As organizations adopt and expand their use of GenAI and use more and more software with built-in AI and ML, they will want to consider how to prepare their IT infrastructure so they have the underlying power and flexibility they need. This presents an opportunity for organizations to upgrade and modernize their infrastructure in collaboration with trusted partners.
No Single Firm Will Own Everything Needed to Make GenAI efforts a Success
A lot of underlying hardware and software is needed to power AI and GenAI so companies can use these technologies to meet their goals. That creates the need to establish highly integrated processes throughout the product lifecycle and in the way that companies run their businesses.

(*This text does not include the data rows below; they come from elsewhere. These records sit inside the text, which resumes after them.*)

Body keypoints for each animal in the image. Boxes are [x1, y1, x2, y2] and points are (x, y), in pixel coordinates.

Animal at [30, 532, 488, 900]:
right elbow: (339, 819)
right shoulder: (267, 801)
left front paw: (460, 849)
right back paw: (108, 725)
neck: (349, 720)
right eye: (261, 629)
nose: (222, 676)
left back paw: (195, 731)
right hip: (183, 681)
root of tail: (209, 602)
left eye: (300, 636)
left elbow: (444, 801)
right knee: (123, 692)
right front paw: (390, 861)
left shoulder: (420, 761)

Businesses and their key partners must ensure that they and every vendor in their supply chains comply with all relevant requirements and enforce best practices that fit the model of the company that is deploying AI. That includes following the right processes and having checks and balances on the materials they use, their manufacturing processes, the way they design software, and how they transport and deliver solutions. Alignment and tight integration are especially critical with GenAI, which requires significant compute and storage resources and, if left unchecked, can lead to runaway compute costs, power usage and carbon emissions.

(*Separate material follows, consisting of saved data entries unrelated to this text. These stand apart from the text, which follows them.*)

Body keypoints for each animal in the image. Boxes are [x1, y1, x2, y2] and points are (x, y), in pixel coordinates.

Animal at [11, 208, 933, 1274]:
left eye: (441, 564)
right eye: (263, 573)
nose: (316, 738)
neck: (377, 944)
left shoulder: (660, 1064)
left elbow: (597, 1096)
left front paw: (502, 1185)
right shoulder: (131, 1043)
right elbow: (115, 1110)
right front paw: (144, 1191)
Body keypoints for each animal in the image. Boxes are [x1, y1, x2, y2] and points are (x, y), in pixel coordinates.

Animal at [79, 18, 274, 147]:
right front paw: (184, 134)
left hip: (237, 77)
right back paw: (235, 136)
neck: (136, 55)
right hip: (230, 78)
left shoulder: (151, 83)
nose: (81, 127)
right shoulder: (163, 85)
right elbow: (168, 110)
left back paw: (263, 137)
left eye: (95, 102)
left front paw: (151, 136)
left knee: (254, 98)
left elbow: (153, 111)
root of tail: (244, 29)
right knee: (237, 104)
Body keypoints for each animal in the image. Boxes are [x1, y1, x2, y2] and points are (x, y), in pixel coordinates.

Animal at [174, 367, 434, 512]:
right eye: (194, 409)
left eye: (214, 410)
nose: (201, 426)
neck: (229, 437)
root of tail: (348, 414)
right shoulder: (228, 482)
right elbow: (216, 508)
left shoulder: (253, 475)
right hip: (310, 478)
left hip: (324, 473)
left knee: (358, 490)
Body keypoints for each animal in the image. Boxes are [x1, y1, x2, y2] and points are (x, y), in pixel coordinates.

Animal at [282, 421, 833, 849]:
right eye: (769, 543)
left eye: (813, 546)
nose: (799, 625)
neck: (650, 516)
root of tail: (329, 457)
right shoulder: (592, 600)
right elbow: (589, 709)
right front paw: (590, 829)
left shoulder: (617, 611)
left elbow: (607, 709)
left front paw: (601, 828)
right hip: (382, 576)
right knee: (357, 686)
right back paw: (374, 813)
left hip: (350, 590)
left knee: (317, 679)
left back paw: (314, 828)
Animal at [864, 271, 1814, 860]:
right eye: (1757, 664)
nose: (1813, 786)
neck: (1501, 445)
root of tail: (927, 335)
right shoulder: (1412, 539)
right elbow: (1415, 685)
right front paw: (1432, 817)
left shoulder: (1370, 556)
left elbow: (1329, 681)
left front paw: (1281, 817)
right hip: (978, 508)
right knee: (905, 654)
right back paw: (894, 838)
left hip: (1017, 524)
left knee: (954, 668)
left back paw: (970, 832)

A recent media report notes that one version of a single Nvidia Blackwell chip for data center use draws 1,200 watts of electricity, “an insane amount of power compared to just a few years ago.” GenAI, and the AI foundries and factories that enable GenAI applications, will need to rely on lots of compute, interconnect networks and storage to link the massive datasets to the compute. That means organizations also need optimization akin to FedEx’s approach of delivery, which involves choosing optimal routes and taking other steps to ensure timely delivery while reducing gas consumption and costs and limiting carbon emissions.
Consider This
Look at AI as a workload (or, to be specific, a suite of workloads), but understand that GenAI creates different workloads than companies have seen in the past. We are all learning about GenAI as we go, but one thing is clear: the way that organizations form their infrastructure around these new workloads must change, and putting the right infrastructure in place is not a trivial task. A big chunk of that infrastructure will be in the cloud, but on-premises infrastructure also has a role to play.
Deciding on and building the most appropriate systems in the cloud and on-prem to optimize efficiency will require a lot of analysis and expertise, so collaborate with partners that can position your GenAI efforts for success today and in the future. Partners that are innovative and have proven their expertise in deploying and running mission-critical infrastructure will empower you to get the greatest value from GenAI.

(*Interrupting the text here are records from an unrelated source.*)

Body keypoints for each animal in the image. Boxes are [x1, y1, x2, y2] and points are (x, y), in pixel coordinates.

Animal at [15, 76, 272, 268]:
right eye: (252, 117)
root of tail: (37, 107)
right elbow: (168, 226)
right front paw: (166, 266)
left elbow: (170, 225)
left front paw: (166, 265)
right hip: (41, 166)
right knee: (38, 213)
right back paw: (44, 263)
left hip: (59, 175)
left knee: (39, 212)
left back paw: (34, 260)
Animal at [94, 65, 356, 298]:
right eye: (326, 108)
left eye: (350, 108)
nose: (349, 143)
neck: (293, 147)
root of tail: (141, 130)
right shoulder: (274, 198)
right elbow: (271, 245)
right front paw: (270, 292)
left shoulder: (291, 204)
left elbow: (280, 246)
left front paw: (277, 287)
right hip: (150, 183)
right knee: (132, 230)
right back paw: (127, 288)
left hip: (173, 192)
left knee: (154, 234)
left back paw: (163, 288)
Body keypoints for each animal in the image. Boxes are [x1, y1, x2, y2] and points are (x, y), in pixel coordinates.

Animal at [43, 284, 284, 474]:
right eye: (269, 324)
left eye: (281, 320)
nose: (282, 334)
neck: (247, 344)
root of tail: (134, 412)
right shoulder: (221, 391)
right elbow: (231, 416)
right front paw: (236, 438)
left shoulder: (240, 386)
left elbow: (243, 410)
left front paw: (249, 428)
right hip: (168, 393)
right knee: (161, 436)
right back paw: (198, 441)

Understand there are no quick answers; optimizing GenAI is an iterative process. Embrace solutions that simplify infrastructure and automation and partners that have the capability to help you with everything from data preparation (which includes removing unnecessary data and obfuscating sensitive data) to bringing data together on scalable, flexible and cost-effective data storage, to AI model training, to interference. Seek trusted partners with deep experience in your business vertical and with the kind of data-centric workflows you will be working with.
Remember that AI and GenAI are all about data. So be sure you have the most relevant and complete data as well as the right data infrastructure to locate, secure and safeguard your data.
With the right approach and data infrastructure behind your GenAI and AI efforts, your business can become an AI factory of sorts, using software to optimize operations, differentiate offerings, and drive business growth.